某日,同门群里有人发了一篇推文——《误入歧途的寻梦之旅》。这是陈文新老师的一篇旧作,大概写于2006年,篇幅不长,约三千字。现在有公众号推出,弟子们自然会在群里分享和重读老师的作品。有位专门研究《红楼梦》的同门说,这篇文章她读过很多遍,每次都有新的感受,真是一篇妙文。
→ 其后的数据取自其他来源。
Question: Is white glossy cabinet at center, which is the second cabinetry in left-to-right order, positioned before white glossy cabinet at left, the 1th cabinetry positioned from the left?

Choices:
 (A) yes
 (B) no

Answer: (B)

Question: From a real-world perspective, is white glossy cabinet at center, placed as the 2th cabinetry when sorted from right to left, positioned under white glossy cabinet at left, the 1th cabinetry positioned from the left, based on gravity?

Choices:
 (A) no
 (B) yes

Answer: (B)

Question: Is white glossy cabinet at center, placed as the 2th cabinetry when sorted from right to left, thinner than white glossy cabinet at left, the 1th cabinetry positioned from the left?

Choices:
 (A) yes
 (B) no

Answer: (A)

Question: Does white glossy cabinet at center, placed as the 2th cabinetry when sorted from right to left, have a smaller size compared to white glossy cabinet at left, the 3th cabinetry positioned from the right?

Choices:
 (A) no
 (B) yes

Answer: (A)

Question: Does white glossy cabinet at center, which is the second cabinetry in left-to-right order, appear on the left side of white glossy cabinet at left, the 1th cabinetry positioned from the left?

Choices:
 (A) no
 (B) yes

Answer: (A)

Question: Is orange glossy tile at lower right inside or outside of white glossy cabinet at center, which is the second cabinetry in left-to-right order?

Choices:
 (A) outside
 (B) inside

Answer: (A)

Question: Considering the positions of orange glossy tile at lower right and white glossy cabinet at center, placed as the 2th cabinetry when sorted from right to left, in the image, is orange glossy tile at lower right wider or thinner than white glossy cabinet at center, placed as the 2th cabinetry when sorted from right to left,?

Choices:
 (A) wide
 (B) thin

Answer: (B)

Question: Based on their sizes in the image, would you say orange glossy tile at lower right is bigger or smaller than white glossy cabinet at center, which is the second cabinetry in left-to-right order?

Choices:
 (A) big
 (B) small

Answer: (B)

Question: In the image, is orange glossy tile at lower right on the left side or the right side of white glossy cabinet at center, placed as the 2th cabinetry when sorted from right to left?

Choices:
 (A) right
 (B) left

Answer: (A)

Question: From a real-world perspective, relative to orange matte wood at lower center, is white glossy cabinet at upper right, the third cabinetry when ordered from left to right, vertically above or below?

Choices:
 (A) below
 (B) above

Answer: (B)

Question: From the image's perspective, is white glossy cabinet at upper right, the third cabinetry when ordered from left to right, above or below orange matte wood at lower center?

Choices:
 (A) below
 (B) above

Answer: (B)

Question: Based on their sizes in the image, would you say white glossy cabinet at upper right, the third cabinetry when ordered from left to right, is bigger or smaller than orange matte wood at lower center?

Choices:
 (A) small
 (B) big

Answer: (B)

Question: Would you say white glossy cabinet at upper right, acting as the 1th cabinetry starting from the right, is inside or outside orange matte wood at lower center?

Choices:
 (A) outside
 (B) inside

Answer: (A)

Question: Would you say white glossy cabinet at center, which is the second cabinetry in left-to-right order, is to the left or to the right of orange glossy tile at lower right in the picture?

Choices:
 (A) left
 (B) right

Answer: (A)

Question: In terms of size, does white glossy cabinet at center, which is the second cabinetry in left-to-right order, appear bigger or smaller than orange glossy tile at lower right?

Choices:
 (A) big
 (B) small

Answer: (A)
这个评价我很认同。很多红学家都说,蔡元培、胡适等先生解读《红楼梦》,存在不少问题。蔡元培的索隐自不必说了,胡适都谓之猜“笨谜”。胡适本人对《红楼梦》的文学价值评价也很低,曾有“毫无价值”四字之论。他自言之所以考证《红楼梦》,只是因为对考证感兴趣。这让很多读者感到奇怪和困惑——怎么會这样?而最让我感到纠结的是,我似乎对索隐和考证更感兴趣,反而对《红楼梦》的精神、情感、氛围方面的内容,颇有些隔膜。直到读了陈老师的这篇文章,我才恍然大悟。所悟之一就是,原来无论是蔡元培这些索隐派学者,还是胡适这类新红学学者,他们的共同特点都是“明于礼义而陋于知人心”。他们有很强的理解能力,这是与“礼义”相对应的,带有明显的功利意味;而他们的感受能力就比较弱了,这是与“人心”相对应的,带有明显的超功利意味。他们善于理解功利的东西,而不擅长理解非功利的东西,寻梦之旅误入歧途也就是理所当然的了。所悟之二是,原来我可能也属于“明于礼义而陋于知人心”的一类人。难怪读书期间,文学鉴赏就是我的弱项;参加工作以后,虽然是在文学院谋食,但研究的领域越来越“历史”而不“文学”。这都是因为感受能力不行啊!老师的一篇短文,不仅解决了学生的一个学术困惑,还让学生认清了自我,这岂不是妙文!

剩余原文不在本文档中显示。